I’ve made no secret of how brilliant I think Randall Munroe, author and artist of the webcomic XKCD, is (see “Randall Munroe and Zombie Marie Curie on Greatness,” “Off-topic: Does Wanting Something Make It Real?,” and “Some Common Misconceptions“). A few days ago, he offered a really, really good example of reframing. Reframing is looking at something in a different way, and when I talk about it on this site, I’m usually talking about looking at a situation in a more constructive way. Here’s Munroe’s comic, in which he offers a means of looking at cancer that in a weird way is almost joyful.

(Sorry for the shrinking: it’s a limitation of my blog’s design. You can click on the comic to see it full size on XKCD.)

There aren’t many perks I know of to being a cancer patient, but cancer patients go through experiences more harrowing than anything most of us have ever experienced. Coming through that kind of trouble without crumpling is a feat worth some serious respect, especially considering it’s more or less impossible to know for sure whether you’ve survived cancer or not (as Munroe explains in this comic).

It’s not unlike the massive outpouring of goodwill that greeted congresswoman Gabrielle Giffords when she appeared in Washington earlier in the week to vote on the debt ceiling bill (on which subject please don’t get me started). One not-very-politically-correct thought that crossed my mind is “does she like being applauded for getting shot in the head?” Fortunately I caught up after a minute or two and realized that it was not getting shot in the head she was getting applause for, but for months of struggle to get back to her job and for showing up at a vote despite enormous hardships. In the same way, cancer patients aren’t laudable for having cancer; they’re laudable when they show courage and perseverance in carrying on despite it.

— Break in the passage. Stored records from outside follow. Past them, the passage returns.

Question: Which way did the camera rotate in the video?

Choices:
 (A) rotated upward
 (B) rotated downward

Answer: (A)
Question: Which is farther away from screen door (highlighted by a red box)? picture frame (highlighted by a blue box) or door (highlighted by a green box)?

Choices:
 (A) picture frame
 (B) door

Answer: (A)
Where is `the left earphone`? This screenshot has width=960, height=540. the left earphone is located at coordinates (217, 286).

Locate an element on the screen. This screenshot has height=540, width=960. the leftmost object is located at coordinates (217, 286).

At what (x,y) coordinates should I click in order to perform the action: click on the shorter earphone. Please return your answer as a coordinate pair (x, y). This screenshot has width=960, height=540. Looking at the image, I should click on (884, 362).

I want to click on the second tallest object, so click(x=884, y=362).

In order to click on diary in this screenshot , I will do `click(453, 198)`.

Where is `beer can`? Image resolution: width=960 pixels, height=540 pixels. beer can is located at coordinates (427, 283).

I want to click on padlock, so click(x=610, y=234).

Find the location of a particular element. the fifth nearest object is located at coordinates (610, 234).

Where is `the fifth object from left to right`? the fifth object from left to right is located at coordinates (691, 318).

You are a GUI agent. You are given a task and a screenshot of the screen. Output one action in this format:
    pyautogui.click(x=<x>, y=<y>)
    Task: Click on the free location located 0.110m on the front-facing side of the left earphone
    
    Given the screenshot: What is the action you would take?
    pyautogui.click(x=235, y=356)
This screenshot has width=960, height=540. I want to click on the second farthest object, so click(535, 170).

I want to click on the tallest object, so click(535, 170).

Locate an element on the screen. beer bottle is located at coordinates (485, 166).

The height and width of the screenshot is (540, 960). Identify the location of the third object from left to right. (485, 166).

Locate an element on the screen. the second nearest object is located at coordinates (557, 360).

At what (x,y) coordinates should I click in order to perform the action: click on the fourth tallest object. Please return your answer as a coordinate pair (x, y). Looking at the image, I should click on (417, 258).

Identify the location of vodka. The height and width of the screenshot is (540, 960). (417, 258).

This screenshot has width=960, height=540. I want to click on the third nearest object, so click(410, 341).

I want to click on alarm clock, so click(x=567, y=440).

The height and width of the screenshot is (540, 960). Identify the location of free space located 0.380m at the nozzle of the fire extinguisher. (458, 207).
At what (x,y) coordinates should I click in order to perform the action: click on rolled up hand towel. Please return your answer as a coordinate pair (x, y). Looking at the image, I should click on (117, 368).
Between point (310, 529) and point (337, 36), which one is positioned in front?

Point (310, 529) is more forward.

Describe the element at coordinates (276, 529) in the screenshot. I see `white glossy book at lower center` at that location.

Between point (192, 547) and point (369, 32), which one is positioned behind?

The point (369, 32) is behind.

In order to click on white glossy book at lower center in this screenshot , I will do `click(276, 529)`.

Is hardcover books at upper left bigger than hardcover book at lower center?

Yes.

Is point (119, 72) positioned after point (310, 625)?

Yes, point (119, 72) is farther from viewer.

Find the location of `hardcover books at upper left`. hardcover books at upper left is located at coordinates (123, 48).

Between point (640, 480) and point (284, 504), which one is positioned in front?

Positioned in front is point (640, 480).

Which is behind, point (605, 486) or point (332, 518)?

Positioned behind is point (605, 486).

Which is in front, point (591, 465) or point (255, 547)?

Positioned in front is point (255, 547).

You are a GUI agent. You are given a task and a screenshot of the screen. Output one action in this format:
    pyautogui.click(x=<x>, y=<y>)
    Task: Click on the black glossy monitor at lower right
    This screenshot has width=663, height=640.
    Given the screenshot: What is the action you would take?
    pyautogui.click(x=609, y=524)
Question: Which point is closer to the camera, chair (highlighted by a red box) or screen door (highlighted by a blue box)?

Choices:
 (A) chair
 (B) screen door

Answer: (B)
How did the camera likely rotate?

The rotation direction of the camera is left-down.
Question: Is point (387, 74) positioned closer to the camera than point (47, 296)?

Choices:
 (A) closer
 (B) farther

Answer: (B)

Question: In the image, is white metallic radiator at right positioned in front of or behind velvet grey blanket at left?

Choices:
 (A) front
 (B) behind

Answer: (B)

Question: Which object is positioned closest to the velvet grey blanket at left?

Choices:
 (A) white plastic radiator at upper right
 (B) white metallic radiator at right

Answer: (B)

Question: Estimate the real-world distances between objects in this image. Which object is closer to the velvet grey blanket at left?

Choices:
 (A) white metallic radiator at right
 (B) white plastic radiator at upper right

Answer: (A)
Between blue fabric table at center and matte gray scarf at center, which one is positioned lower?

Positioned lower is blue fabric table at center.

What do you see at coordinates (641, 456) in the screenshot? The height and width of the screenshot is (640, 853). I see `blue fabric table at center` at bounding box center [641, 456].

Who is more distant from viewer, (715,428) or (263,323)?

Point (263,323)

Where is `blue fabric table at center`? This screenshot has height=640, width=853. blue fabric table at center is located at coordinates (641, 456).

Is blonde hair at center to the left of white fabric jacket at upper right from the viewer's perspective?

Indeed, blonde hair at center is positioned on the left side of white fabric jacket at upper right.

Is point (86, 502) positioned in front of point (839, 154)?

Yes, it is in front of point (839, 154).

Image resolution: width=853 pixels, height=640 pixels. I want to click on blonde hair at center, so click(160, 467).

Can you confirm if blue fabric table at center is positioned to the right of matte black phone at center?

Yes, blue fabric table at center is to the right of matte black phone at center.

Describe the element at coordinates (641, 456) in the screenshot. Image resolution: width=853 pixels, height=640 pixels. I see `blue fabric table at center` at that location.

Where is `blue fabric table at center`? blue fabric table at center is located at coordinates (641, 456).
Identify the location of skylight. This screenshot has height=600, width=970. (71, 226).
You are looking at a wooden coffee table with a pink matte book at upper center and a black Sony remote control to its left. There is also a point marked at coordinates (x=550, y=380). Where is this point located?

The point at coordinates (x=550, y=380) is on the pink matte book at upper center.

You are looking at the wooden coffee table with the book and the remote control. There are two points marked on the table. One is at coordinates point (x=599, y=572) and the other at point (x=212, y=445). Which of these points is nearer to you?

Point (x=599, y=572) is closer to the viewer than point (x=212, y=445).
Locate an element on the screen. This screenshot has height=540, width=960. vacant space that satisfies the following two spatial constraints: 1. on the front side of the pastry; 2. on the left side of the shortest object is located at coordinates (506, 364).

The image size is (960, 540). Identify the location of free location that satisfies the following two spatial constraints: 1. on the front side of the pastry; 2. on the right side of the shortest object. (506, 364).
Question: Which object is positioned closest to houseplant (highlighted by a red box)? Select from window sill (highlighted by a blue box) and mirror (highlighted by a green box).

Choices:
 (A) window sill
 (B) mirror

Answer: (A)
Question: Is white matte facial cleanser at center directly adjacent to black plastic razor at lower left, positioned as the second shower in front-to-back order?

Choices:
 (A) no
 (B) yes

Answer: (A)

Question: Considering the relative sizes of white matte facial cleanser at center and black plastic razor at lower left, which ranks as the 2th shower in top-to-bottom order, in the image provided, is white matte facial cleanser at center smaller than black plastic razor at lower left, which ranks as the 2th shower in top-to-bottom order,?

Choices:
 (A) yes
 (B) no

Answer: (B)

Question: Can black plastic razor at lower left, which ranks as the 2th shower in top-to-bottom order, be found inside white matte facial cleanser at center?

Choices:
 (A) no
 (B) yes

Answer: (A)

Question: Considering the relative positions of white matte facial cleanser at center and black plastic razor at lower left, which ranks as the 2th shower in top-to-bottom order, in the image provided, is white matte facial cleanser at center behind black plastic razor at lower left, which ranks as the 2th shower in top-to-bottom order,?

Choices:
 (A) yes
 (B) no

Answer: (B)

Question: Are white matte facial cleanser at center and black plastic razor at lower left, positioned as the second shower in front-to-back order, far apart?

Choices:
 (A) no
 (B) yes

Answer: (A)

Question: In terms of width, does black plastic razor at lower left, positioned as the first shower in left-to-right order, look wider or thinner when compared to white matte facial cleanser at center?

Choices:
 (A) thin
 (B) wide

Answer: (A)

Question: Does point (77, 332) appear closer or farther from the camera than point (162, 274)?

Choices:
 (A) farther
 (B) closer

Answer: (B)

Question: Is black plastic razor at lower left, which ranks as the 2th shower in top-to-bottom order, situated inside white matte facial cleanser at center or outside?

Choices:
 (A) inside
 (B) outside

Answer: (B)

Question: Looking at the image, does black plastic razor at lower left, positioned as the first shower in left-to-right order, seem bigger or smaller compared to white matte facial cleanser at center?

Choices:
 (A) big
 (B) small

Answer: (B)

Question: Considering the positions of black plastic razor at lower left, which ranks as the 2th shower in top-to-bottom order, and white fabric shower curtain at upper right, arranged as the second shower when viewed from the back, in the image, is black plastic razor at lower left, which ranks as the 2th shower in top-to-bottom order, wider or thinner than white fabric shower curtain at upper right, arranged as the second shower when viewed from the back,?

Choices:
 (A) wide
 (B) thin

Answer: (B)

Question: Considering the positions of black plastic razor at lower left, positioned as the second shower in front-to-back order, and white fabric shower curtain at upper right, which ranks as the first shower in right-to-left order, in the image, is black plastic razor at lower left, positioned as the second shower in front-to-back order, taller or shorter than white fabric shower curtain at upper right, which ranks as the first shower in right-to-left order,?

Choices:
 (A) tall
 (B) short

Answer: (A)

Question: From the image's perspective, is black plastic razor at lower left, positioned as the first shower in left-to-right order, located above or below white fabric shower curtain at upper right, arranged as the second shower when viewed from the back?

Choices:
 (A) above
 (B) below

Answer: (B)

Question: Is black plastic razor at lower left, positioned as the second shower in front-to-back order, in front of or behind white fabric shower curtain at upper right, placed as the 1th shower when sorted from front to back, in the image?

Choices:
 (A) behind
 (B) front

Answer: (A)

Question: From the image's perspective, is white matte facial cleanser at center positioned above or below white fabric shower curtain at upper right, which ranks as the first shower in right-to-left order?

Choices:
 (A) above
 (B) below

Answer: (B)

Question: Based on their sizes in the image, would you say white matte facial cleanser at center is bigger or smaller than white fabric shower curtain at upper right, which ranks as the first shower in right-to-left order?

We all get visited with trouble sometimes. We get fired, lose friends and family to illness or accident, have money troubles, have romantic troubles, get hurt … and none of that is really very encouraging to think about. It’s nothing to celebrate. Yet our responses to those situations when we persevere or overcome, even if we’re not doing anything particularly out of the ordinary, are definitely something to celebrate–and making celebration out of hardship can turn your whole outlook around.